15. Got Bought Out Because of Pokemon TCG

At various points in time, Wizards of the Coast has either owned or produced various properties of note that are now being handled by other companies. In particular, it is worth mentioning the Pokemon TCG, which was once published by Wizards of the Coast. Moreover, the Pokemon TCG proved to be so popular that it pushed Hasbro to make the choice to buy out the corporation, though it should be mentioned that it was already eyeing it for purchase beforehand because of the success of Magic: the Gathering.

16. Has a Subsidiary

Currently, Wizards of the Coast is a subsidiary. However, it is interesting to note that it has a subsidiary of its own, which is called Avalon Hill. For those who are curious, Avalon Hill specializes in wargames as well as strategic board games, meaning that it has a fair amount of compatibility with its parent company. Granted, Wizards of the Coast isn’t particularly well-known for either one of these two things, but they are very much integral parts of hobby gaming. In fact, it is well-known that Dungeons & Dragons came into existence because of an earlier creation called Chainmail, which was a wargame that made use of miniatures.

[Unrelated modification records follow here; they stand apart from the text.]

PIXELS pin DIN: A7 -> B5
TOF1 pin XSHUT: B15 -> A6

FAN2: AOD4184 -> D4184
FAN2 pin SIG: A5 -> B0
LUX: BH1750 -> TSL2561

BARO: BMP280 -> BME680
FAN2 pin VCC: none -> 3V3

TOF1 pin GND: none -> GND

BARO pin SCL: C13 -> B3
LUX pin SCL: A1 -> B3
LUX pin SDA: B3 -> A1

17. Used to Operate Its Own Stores

In 1999, Wizards of the Coast picked up a gaming store chain called The Game Keeper that was promptly renamed to Wizards of the Coast. Unfortunately, the 2000s were not exactly what anyone would call a good time for hobby gaming, which presumably played a part in the failure of said endeavor. By late 2003, the corporation had made a choice to close down the remaining gaming stores. Something that was carried out by early 2004.

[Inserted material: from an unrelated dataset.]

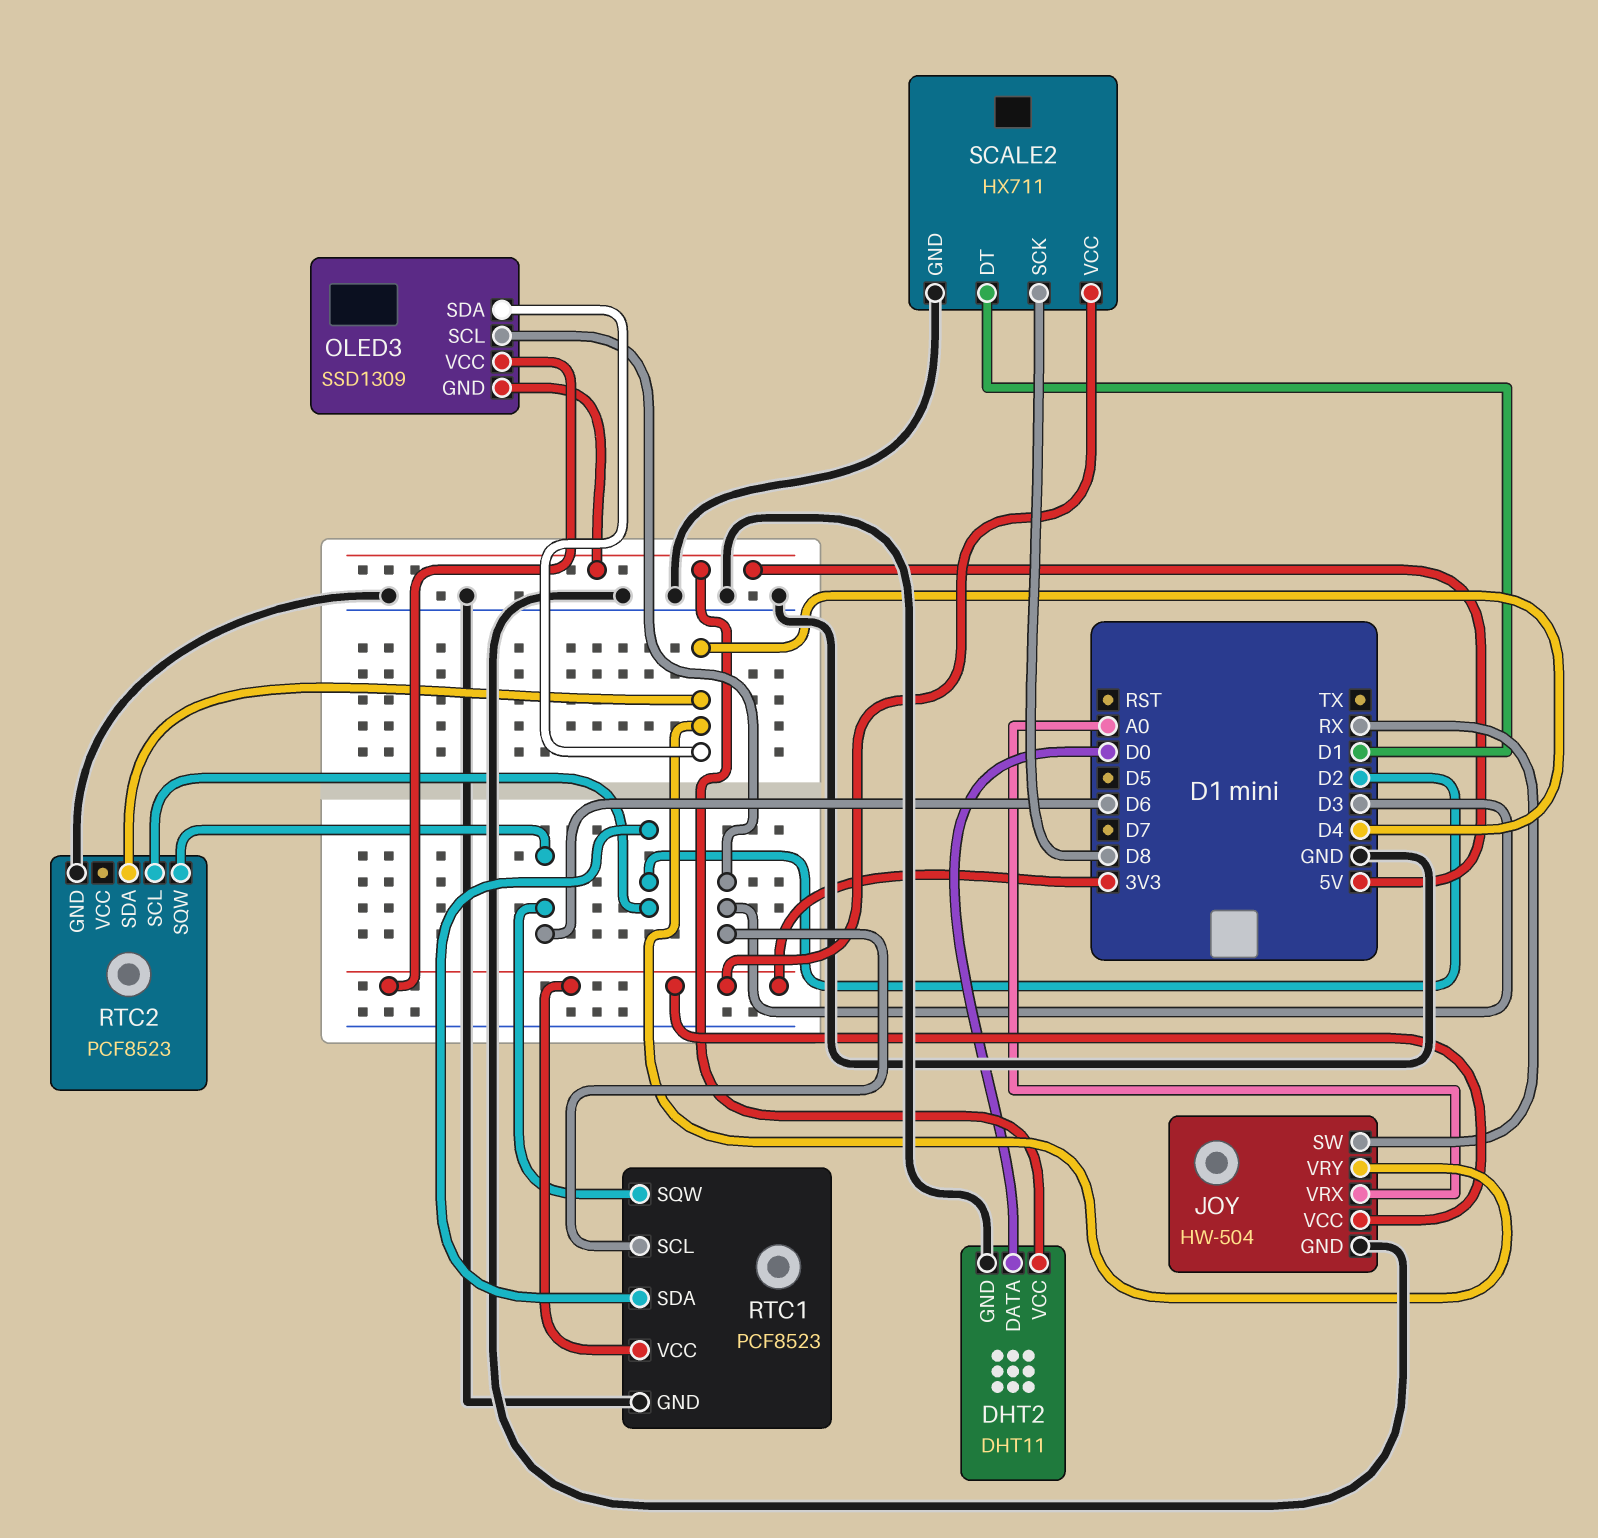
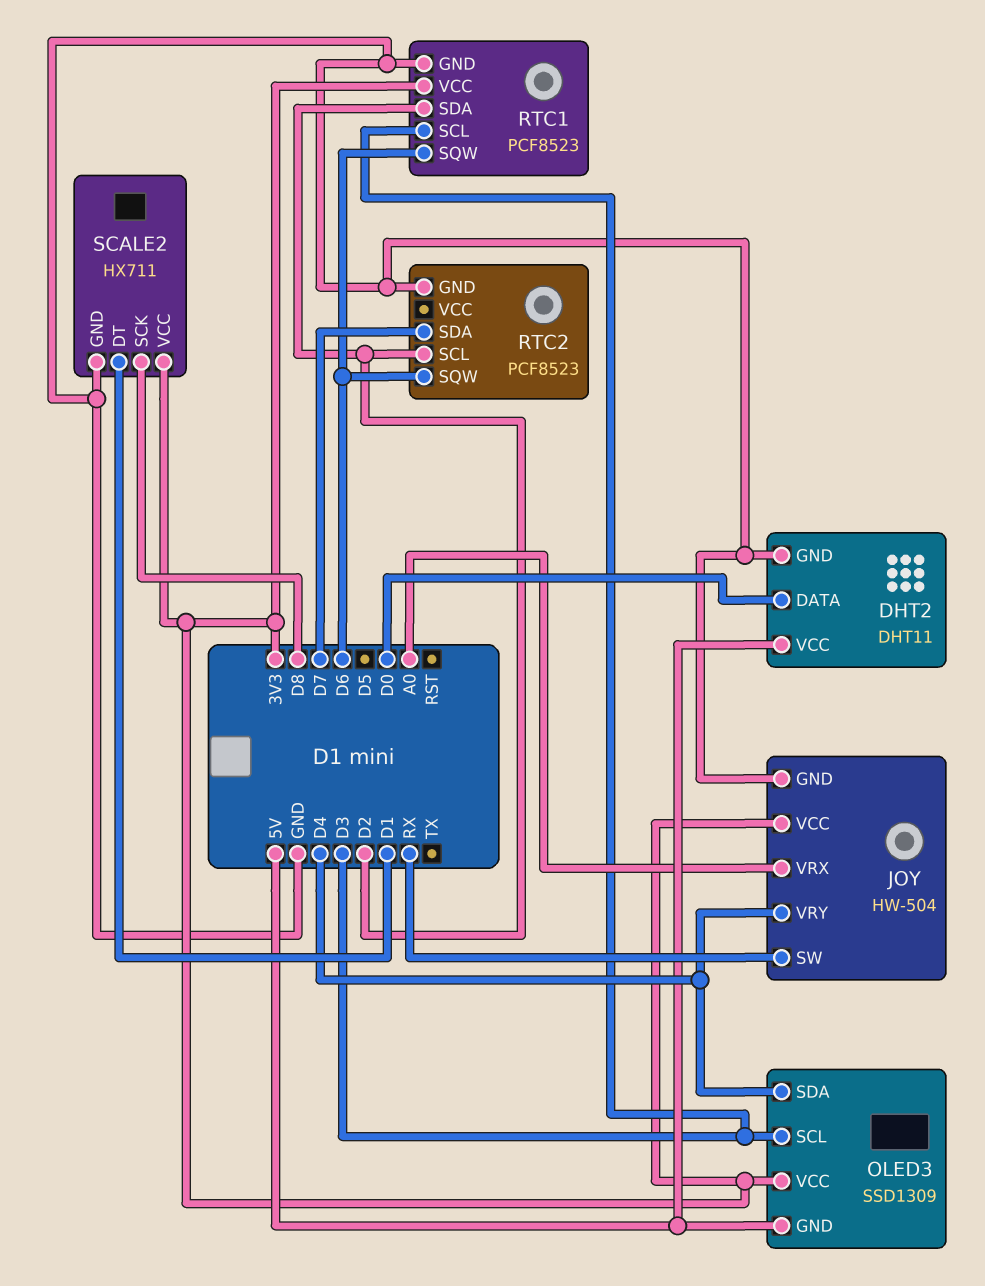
RTC2 pin SDA: D4 -> D7

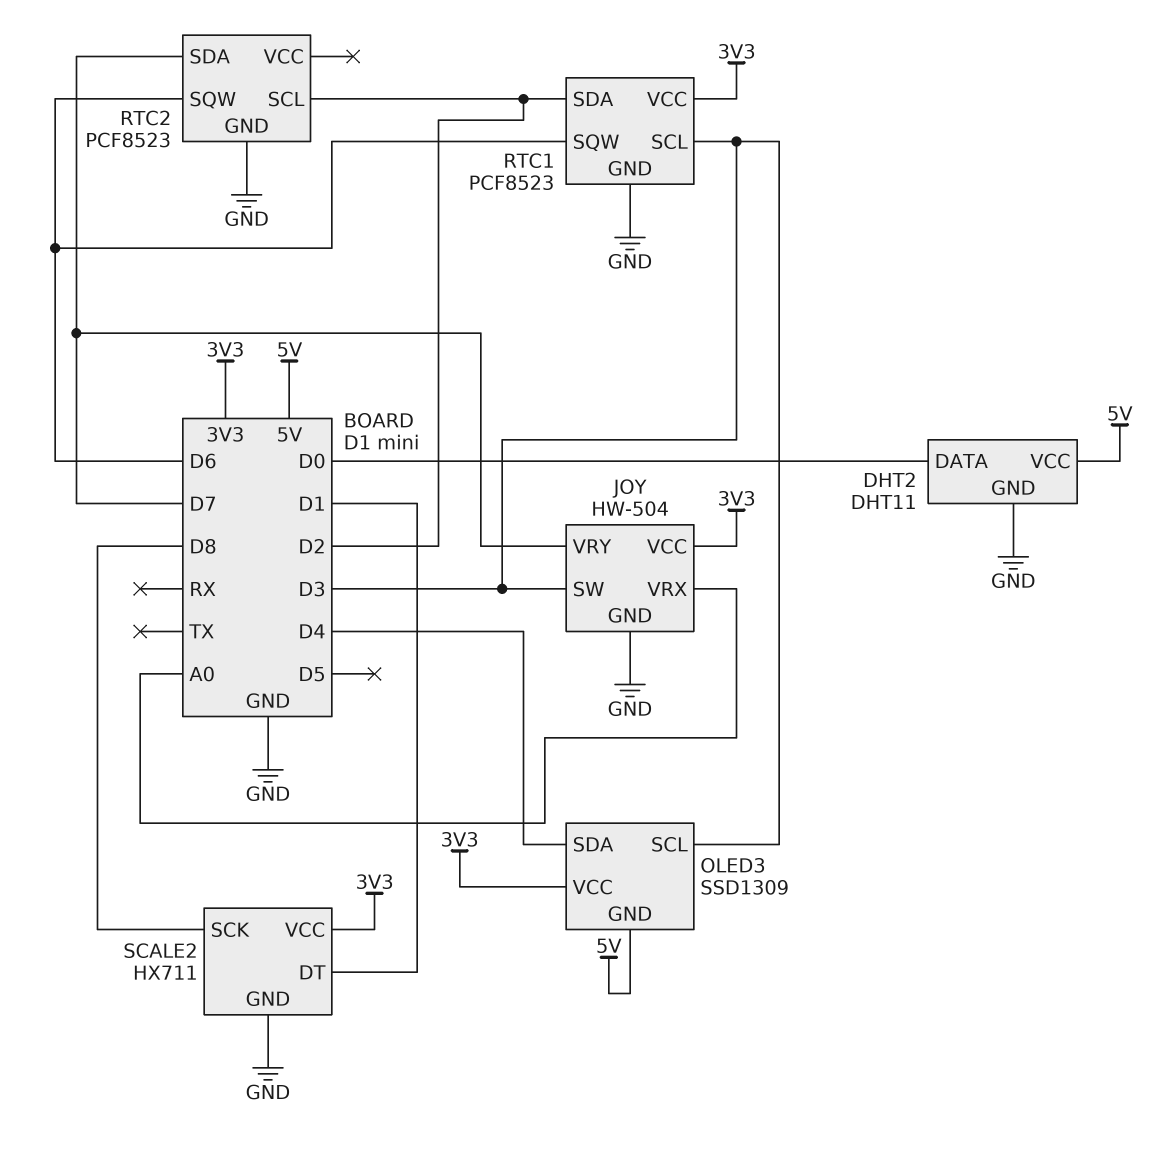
JOY pin SW: RX -> D3
JOY pin VRY: D4 -> D7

18. Headquartered in Renton, WA

Initially, Wizards of the Coast was based just outside of Seattle, WA. Nowadays, it is headquartered in Renton, WA, which is one of Seattle’s suburbs. When the place was first settled, its economy was reliant on the extraction of natural resources. In modern times, Renton is home to a surprising number of companies that are involved in tech, manufacturing, and other sectors, with Wizards of the Coast being just one of the lot.

19. Renton Headquarters Has a Dragon Statue

The Renton headquarters is famous for having a statue of a Shivan Dragon that interested individuals can see as they head inside. Said creature comes from an iconic card from Magic: the Gathering, having picked up said status for a couple of reasons. For starters, it is a strong, tough creature with the ability to fly, thus making it a potent threat out on the field. However, what really makes it special is the special ability to boost its offensive power so long as the player has the resources to pay for it, meaning that it can be a game-ending threat when used in the right manner.

20. Publishes a Lot of Novels

Besides its games, Wizards of the Coast is known for publishing novels based on the settings of those games. To some extent, this is a continuation of TSR’s novel publishing practices. However, Wizards of the Coast was already releasing tie-in novels before it bought out TSR, seeing as how the first Magic: the Gathering novel came out in 1994.